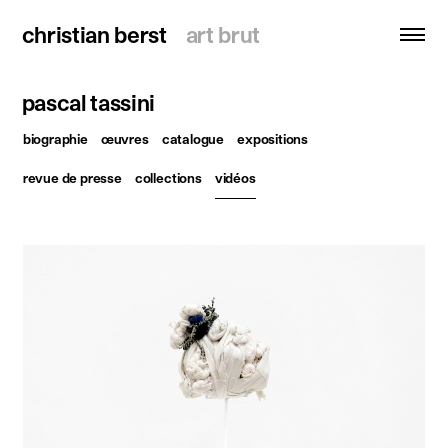
christian berst
christian berst
art brut
art brut
pascal tassini
recherche
biographie
œuvres
catalogue
expositions
accueil
revue de presse
collections
vidéos
artistes
expositions
actualités
publications
ressources
à propos
contact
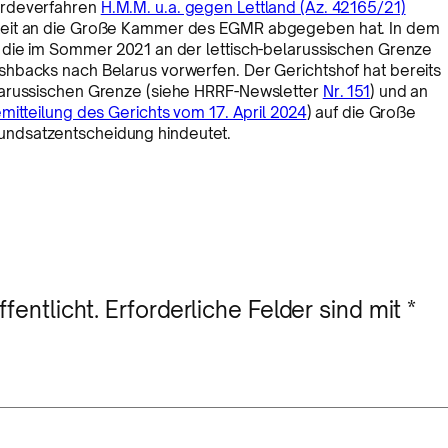
erdeverfahren
H.M.M. u.a. gegen Lettland (Az. 42165/21)
gkeit an die Große Kammer des EGMR abgegeben hat. In dem
 die im Sommer 2021 an der lettisch-belarussischen Grenze
hbacks nach Belarus vorwerfen. Der Gerichtshof hat bereits
larussischen Grenze (siehe HRRF-Newsletter
Nr. 151
) und an
mitteilung des Gerichts vom 17. April 2024
) auf die Große
undsatzentscheidung hindeutet.
fentlicht.
Erforderliche Felder sind mit
*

____

■ **ABOUT THIS TASK**:
Report every line in the listing above that contains the string "Grenze", copying each such line in full. Case counts, so match capitalization exactly.

■ **PROBLEM SOLUTION**:
 die im Sommer 2021 an der lettisch-belarussischen Grenze
larussischen Grenze (siehe HRRF-Newsletter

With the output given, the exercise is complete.